The Emerald Circle combats this feeling of helplessness and empowers patients and doctors alike instead of threatening them.

One more example and perhaps the most poignant considering the driving forces in North American politics these days.

Why – eliminate our dependence on petroleum,

How – by researching and developing alternative forms of clean and renewable energy sources of plastic and other petroleum based products,

What – LEGALIZE IT.

This includes hemp, of course, but can apply to virtually any alternative fuel source. Hemp is an option for replacing petroleum either as a bio-diesel or an ethanol fuel.

This counters the alarmist claims of  petroleum advocates who claim that without oil we would all have to go back to living in caves, appealing to the basic human fears of poverty or material loss. The general understanding is that petroleum is so important that we simply can’t live without it, even though we did so and thrived as a society and species for many thousands of years.

Just like the Prohibitionists who insist that making plants illegal is a normal practice and is common throughout human history when the contrary is true.

Fighting this false ideology that has been the Prohibitionist gravy train for almost a century by trying to challenge it with facts may seem like the obvious answer but it has proven to be futile. A competing ideology, one that uses the opposite tactics (inclusion where there is division, empowerment where there is helplessness) and appeals to positive human emotions instead of negative ones can succeed where raw data has failed.
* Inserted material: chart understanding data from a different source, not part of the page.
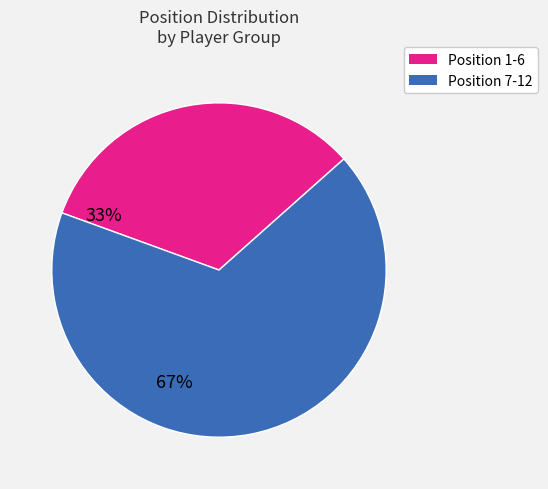

How many segments does this pie chart have?

2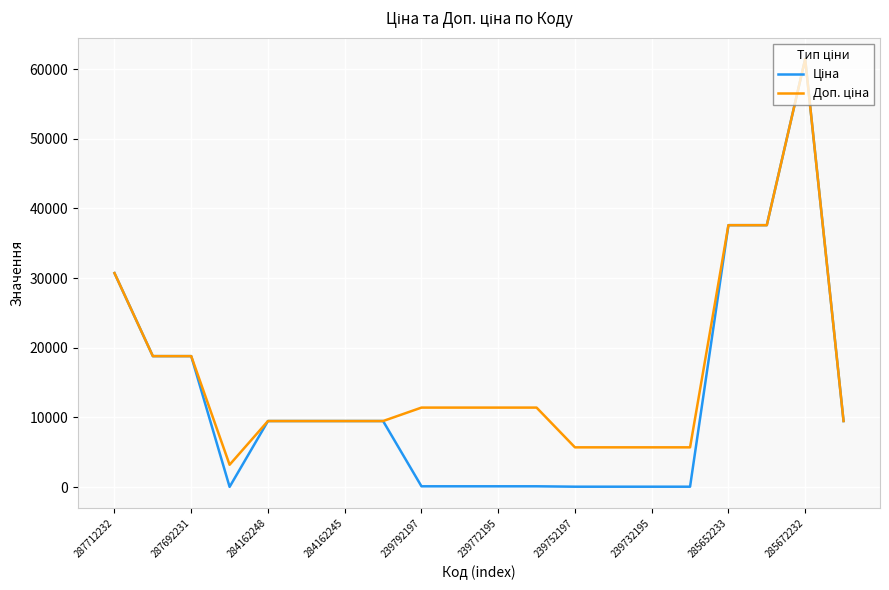

Which series has the largest total across all categories?

Доп. ціна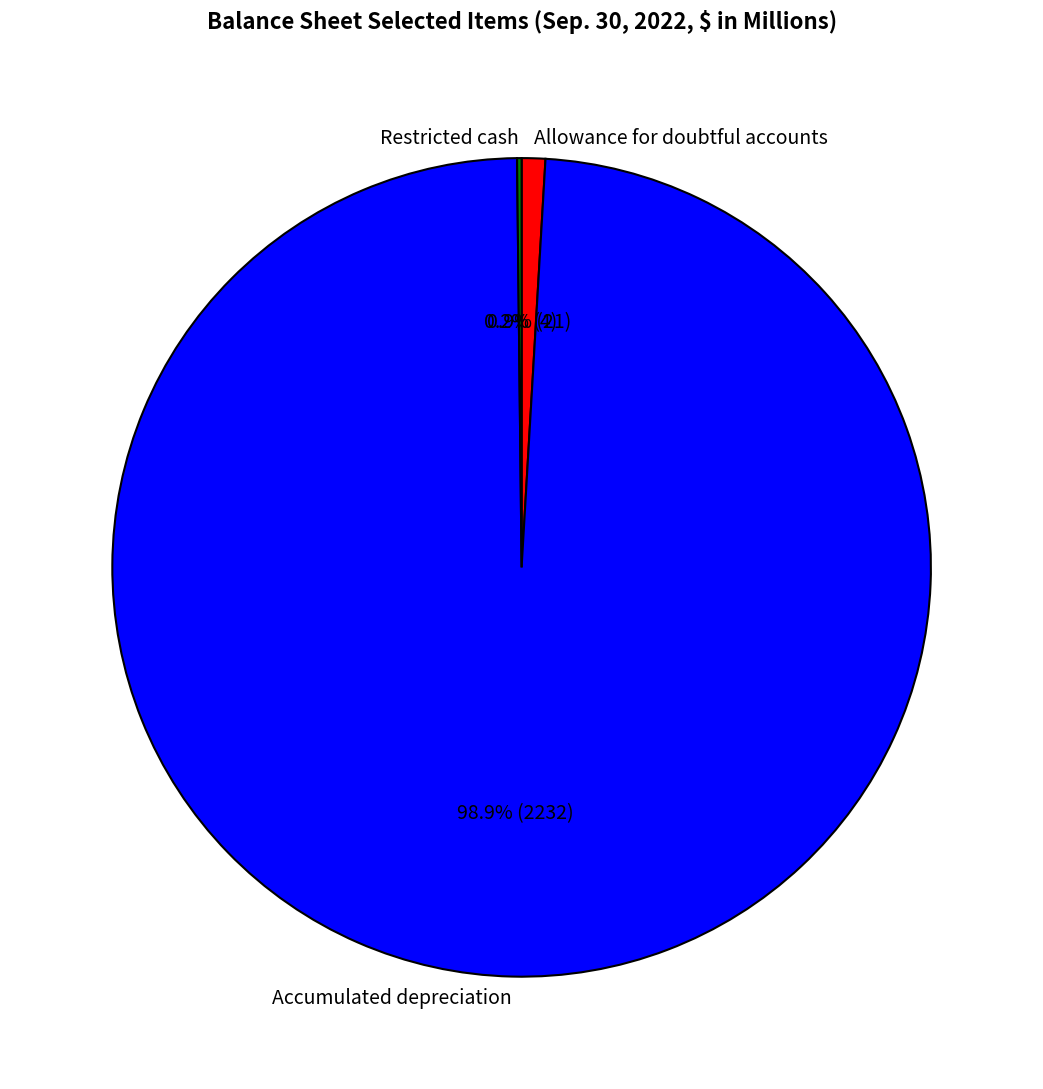

Between Allowance for doubtful accounts and Accumulated depreciation, which is larger?

Accumulated depreciation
The Emerald Circle is not a marketing ploy or a psychological trick. It is the natural evolution of  normalizing cannabis. The Legalization Movement needs to remind humanity of the positive things they were capable of, and will be again, in a world without cannabis Prohibition.

References

Hemp Ethanol Saves the World: http://hemp-ethanol.blogspot.com/2008/01/economics-history-and-politics-of-hemp.html

“Mexico: February 22 Recreational Marijuana is Legal.” The Mazatlán Post. Last modified February 17, 2019. https://themazatlanpost.com/2019/02/16/mexico-february-22-recreational-marijuana-is-legal/.

Simon Sinek, “How Great Leaders Inspire Action.” http://www.ted.com/talks/simon_sinek_how_great_leaders_inspire_action.html

 “The Emperor’s Wears No Clothes”, Jack Herer, AH HA Publishing, 2007.